Nota pour la disette et la famine de l’an 1709

Publié le 5 février 2012

Registre paroissial de Humbert, 1709.

Texte manuscrit transcrit ci-contre.

Registre paroissial de Humbert, 1709. Archives départementales du Pas-de-Calais, E-DEPOT 466/E 1.

L’hyver qui comença à la St André de l’année 1708
et qui finit au mois d’avril 1709 a causé touttes les
disgrâces qui sont cy après exprimées. Il a esté si rude
que de mémoire d’homes on ait jamais vû de pareil.
La gelée a esté si forte qu’elle glaçoit tout ce qui étoit
liquide jusque dans les caves et mêmes dans le fours.
Quantité d’arbres et autres plantes ont péris par la
rigeur du froid telle que pomiers, poiriers et autres
arbres frutiers come noyers, vignes, mesmes jusqu’au
houes et buys qui sont les bois les plus durs de ce pays.
Mais ce qui a le plus désolé le peuple est que la grande
quantité de neige qu’il a tombé par trois ou quatres
reprises poussé par les vents de midy decouvroit les
campagnes et remplissoit les vallées en telle abondances
qu’il estoit moralement impossibles de marcher à pied
et encore moins à cheval.
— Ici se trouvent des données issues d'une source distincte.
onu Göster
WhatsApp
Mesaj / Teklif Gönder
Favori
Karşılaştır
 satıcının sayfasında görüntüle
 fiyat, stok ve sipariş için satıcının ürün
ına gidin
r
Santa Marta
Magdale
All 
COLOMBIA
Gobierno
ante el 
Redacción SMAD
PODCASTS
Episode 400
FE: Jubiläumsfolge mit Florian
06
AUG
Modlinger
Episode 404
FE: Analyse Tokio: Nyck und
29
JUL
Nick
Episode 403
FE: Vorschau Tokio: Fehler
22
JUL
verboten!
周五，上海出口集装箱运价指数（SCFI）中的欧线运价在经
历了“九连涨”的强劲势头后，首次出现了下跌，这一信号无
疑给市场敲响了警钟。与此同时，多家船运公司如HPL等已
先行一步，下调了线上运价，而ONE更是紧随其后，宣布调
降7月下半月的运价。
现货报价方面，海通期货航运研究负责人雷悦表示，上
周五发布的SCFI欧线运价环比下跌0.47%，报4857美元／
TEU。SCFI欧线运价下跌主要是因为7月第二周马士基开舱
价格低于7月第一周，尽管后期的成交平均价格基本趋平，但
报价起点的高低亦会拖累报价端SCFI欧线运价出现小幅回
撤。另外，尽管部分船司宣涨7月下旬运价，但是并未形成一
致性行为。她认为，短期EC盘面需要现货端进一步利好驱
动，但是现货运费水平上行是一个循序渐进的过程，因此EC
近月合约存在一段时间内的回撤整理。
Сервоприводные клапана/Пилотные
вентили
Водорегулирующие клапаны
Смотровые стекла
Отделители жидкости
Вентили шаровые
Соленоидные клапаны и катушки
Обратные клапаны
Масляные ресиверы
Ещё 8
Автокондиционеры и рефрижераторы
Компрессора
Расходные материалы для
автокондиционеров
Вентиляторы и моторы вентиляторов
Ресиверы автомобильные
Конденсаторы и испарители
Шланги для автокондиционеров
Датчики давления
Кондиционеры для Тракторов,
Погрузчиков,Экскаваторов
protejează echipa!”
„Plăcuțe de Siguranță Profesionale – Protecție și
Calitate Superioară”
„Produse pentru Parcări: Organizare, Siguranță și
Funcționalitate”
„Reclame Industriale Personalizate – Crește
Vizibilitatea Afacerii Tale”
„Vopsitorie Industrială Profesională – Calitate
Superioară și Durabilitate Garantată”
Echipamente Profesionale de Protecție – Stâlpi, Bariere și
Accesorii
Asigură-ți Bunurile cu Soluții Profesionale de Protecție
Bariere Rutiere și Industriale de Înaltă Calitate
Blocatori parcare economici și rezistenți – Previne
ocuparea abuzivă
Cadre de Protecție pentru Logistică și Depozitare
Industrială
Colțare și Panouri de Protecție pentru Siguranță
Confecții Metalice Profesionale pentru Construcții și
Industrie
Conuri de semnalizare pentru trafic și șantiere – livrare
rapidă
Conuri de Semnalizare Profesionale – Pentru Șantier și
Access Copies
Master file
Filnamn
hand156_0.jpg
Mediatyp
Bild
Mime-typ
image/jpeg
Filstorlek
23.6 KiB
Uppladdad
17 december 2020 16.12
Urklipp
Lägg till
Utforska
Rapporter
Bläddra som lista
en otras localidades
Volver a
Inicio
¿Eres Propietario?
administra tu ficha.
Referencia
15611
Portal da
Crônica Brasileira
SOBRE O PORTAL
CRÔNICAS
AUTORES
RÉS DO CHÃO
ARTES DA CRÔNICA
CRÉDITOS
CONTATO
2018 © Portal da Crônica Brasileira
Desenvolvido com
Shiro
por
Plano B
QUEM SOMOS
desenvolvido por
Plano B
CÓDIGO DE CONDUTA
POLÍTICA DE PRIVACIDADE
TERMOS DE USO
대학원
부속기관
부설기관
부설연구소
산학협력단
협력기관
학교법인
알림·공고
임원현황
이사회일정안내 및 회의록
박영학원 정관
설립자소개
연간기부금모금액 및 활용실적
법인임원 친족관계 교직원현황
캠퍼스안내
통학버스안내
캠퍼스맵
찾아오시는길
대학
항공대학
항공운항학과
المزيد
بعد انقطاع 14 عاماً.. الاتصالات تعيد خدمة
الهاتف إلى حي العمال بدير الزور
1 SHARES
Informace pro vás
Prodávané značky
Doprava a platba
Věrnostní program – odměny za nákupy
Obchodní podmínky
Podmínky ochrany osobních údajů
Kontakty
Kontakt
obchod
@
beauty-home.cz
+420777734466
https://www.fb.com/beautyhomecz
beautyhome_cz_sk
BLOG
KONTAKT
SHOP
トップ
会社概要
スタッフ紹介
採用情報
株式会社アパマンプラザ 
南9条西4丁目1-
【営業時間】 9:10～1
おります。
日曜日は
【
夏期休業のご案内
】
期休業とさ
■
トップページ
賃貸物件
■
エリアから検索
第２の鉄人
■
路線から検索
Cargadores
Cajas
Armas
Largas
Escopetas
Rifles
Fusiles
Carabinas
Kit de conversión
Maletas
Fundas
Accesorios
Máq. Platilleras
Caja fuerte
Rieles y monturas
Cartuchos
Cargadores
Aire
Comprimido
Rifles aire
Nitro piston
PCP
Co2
Ces neiges et gelées furent
suivies d’une pluye abondantes qui dura tout le long
du mois d’avril, après lesquelles on s’est appercu
universellement dans tout le paÿes que les blez et autres
grains d’hyver étoient générallement péris, ce qui
a causé une telle chereté de grains que le blez a vallu
dans le mois de maye 1709 quarante livres le septier,
mesures de Montreüil, le soucrion a vallu trente sols le boysseaux,
la paumelle quatre livres le boisseaux, le blez sarazin ou bocquys
quatre livres quinze sols aussy le boisseaux de Montreüil, l’avoines
a vallu une pistole ou dix livres le septiers et on a esté obligé
de rassemencer touttes les terres où on avoit semé du blez l’après
aoust précédent. Il paroit à présent que les bas grains seront en
abondances, ils la promettent par les pluyes fréquentes qui arrosent
les campagnes. Voila une parties des misères qui nous accablent
et qui causent une famine très grande dans le temps que j’aye
la main à la plume pour les descrires affin de les laisser à lire
à ceux que Dieu envoyra après nous au gouvernement de cette
paroisse d’Humbert ou à ceux qui les liront affin qu’ils puisse par
la connoissance qu’ils auront par ce moyen prendre leurs mesures
en pareil accident que celuy qui nous réduit dans une misère si grande
que celle que nous ne pouvons empêcher de voir souffrir à la plus saine
partie du peuple que la providence a comis à nos soins étant hors d’état
de les secourir par la suitte. Si Dieu par un effet de sa main toutte
puissante n’arrête le cour de ces calamités par la récolte des bas grains
que nous espérons qu’elle nous donera et dont nous serons heureux
de pouvoir usé au lieu de blez dont il n’est nullement question
d’attendre de faire récolter car je donerois sans exagérer le produit
de mes dixmes qui année pour autres me fournissoit quatorze cent
de grains l’hyver pour dix gerbes cette année icy. Tout ce que dessus
n’excède en rien les bornes de la vérité, les choses étant ainsy que je
les exprime et c’est en foy de tout ce que dessus que j’aye signé
ce jourdhuy septième jour du mois de juin de l’année mil sept
cent noeuf.
[signé] François Delaporte, prêtre
curé d’Humbert

Archives départementales du Pas-de-Calais, E-DEPOT 466/E 1.